PINCH-1 is a cytoplasmic component of the cell-extracellular matrix (ECM) adhesion machine that is frequently overexpressed in cancer. The functions and mechanism of PINCH-1 in cancer, however, remain to be determined. Here, we show that PINCH-1 interacts with myoferlin, a transmembrane protein that is critical for cancer progression. High expression of both PINCH-1 and myoferlin correlates with poor clinical outcome in human breast cancer patients. Ablation of PINCH-1 from breast cancer cells diminished myoferlin level and suppressed breast cancer cell proliferation, migration, and endothelial cell tube formation in vitro and breast tumor growth, angiogenesis and metastasis in vivo. Mechanistically, PINCH-1 controls myoferlin level through its interaction with myoferlin and regulation of its ubiquitination and proteasome-dependent degradation. Functionally, re-expression of PINCH-1, but not that of a myoferlin-binding defectiveΔLIM2 mutant, effectively reversed the inhibition of myoferlin expression and breast cancer progression induced by loss of PINCH-1. Finally, restoration of myoferlin expression was sufficient to reverse PINCH-1-deficiency induced inhibition on breast cancer progression. These results reveal a PINCH-1-myoferlin signaling axis that is critical for breast cancer progression and suggest a new strategy for therapeutic control of breast cancer.

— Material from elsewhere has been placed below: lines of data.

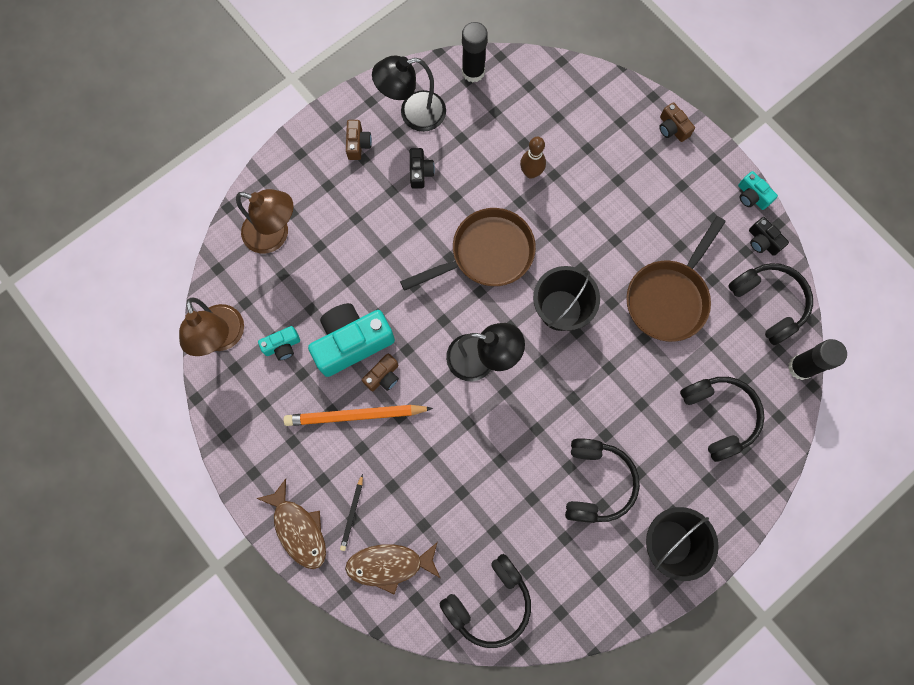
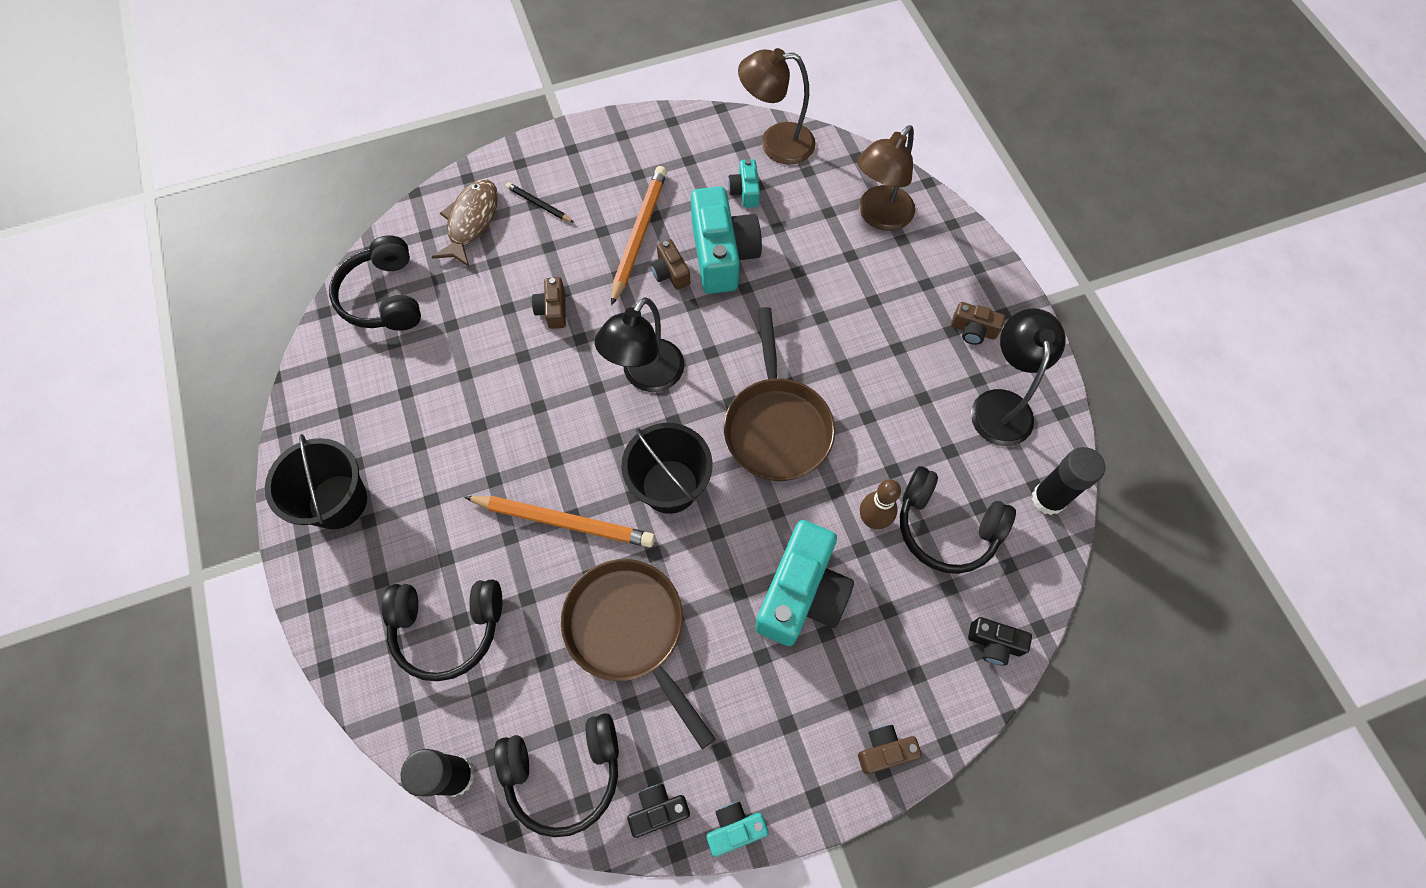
camera: 110 degrees right, 10 degrees down
(298, 529) = (547, 157): brown fish -> none
(420, 172) = (913, 387): black camera -> black camera (994, 643)
(450, 455) = (553, 310): none -> brown camera
(596, 482) = (446, 447): black headphones -> black headphones (946, 527)
(599, 201) = (802, 594): none -> turquoise camera
(615, 371) = (564, 521): none -> orange pencil

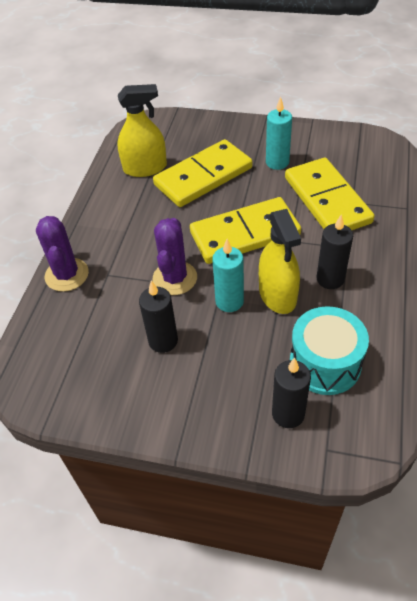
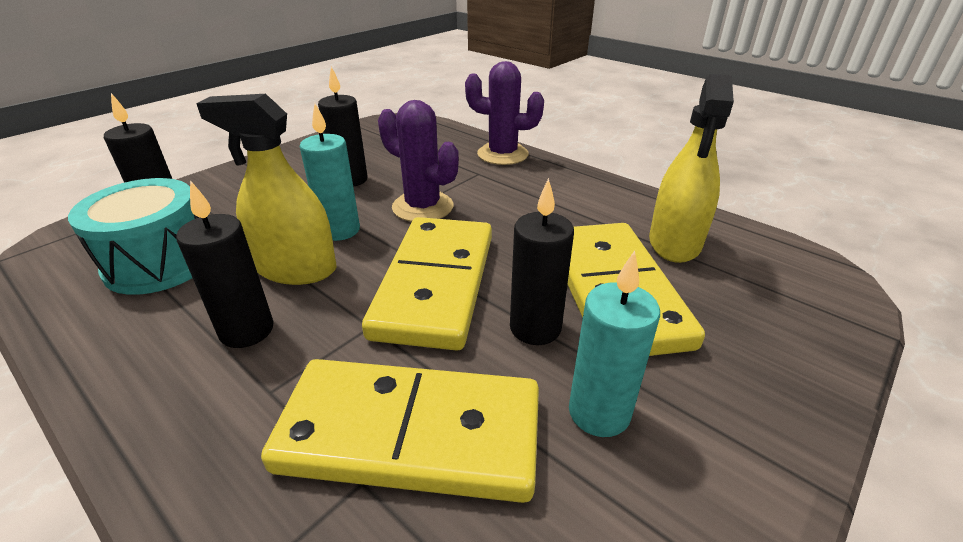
camera: 115 degrees right, 15 degrees down
(248, 191) = (535, 328): none -> black candle

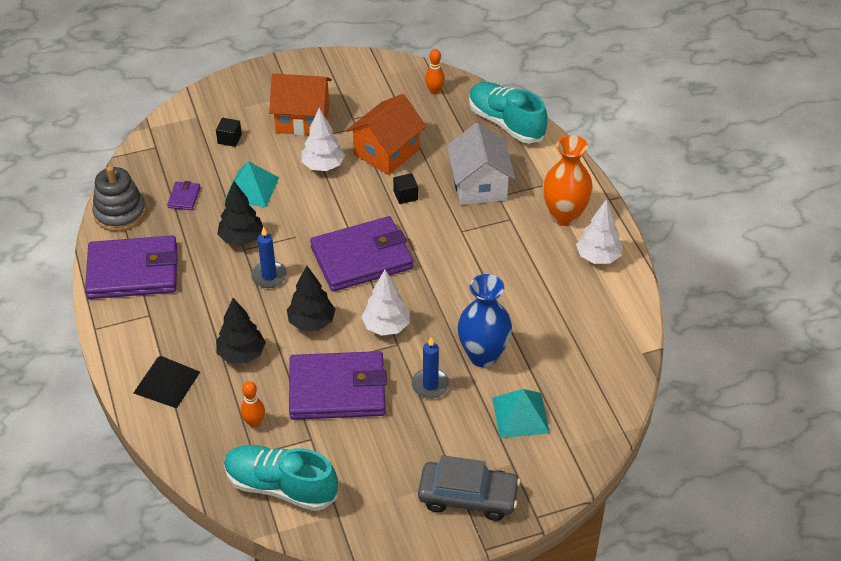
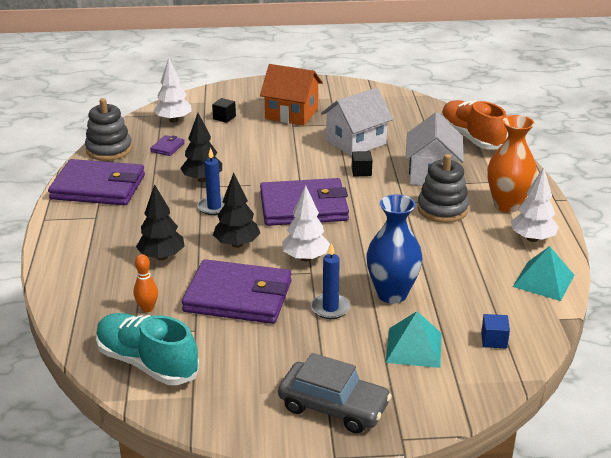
camera: 15 degrees right, 15 degrees down
(167, 382) = (84, 265): black pyramid -> none
(252, 188) = (227, 149): turquoise pyramid -> turquoise pyramid (543, 280)
(323, 166) = (296, 143): white tree -> white tree (174, 120)
(386, 152) = (356, 142): orange house -> white house
(434, 91) = (413, 110): orange bowling pin -> none
(502, 234) = (442, 209): none -> grey stacking toy
(506, 123) = (471, 138): turquoise shoe -> orange shoe
(590, 391) = (494, 340): none -> blue cube

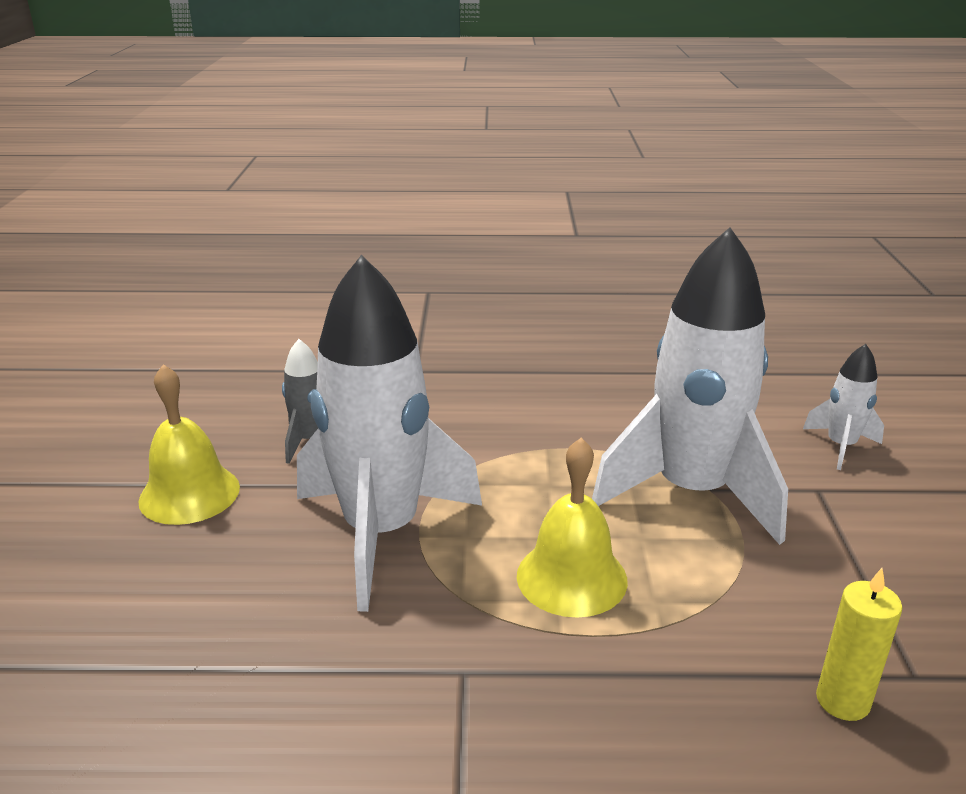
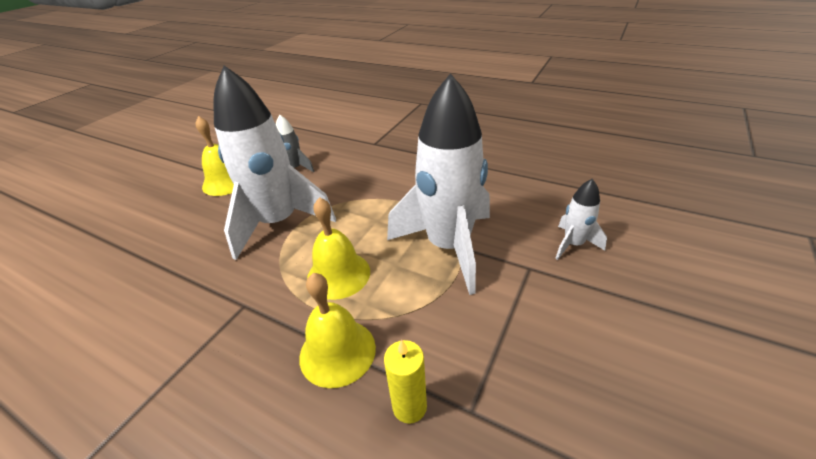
camera: 30 degrees right, 10 degrees up
(682, 676) = (337, 352): none -> yellow bell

PINCH-1 是细胞-细胞外基质 (ECM) 粘附机器的细胞质成分，在癌症中经常过度表达。然而，PINCH-1在癌症中的功能和机制仍有待确定。在这里，我们展示了 PINCH-1 与肌铁蛋白相互作用，肌铁蛋白是一种对癌症进展至关重要的跨膜蛋白。PINCH-1 和肌铁蛋白的高表达与人类乳腺癌患者的不良临床结果相关。从乳腺癌细胞中去除 PINCH-1 可降低肌铁蛋白水平并抑制体外乳腺癌细胞增殖、迁移和内皮细胞管形成以及体内乳腺肿瘤生长、血管生成和转移。从机制上讲，PINCH-1 通过其与肌铁蛋白的相互作用以及调节其泛素化和蛋白酶体依赖性降解来控制肌铁蛋白水平。在功能上，PINCH-1 的重新表达，而不是肌铁蛋白结合缺陷的ΔLIM2 突变体的重新表达，有效地逆转了由 PINCH-1 缺失诱导的肌铁蛋白表达和乳腺癌进展的抑制。最后，肌铁蛋白表达的恢复足以逆转 PINCH-1 缺陷诱导的乳腺癌进展抑制。这些结果揭示了一个对乳腺癌进展至关重要的 PINCH-1-myoferlin 信号轴，并提出了一种治疗控制乳腺癌的新策略。肌铁蛋白表达的恢复足以逆转 PINCH-1 缺陷诱导的乳腺癌进展抑制。这些结果揭示了一个对乳腺癌进展至关重要的 PINCH-1-myoferlin 信号轴，并提出了一种治疗控制乳腺癌的新策略。肌铁蛋白表达的恢复足以逆转 PINCH-1 缺陷诱导的乳腺癌进展抑制。这些结果揭示了一个对乳腺癌进展至关重要的 PINCH-1-myoferlin 信号轴，并提出了一种治疗控制乳腺癌的新策略。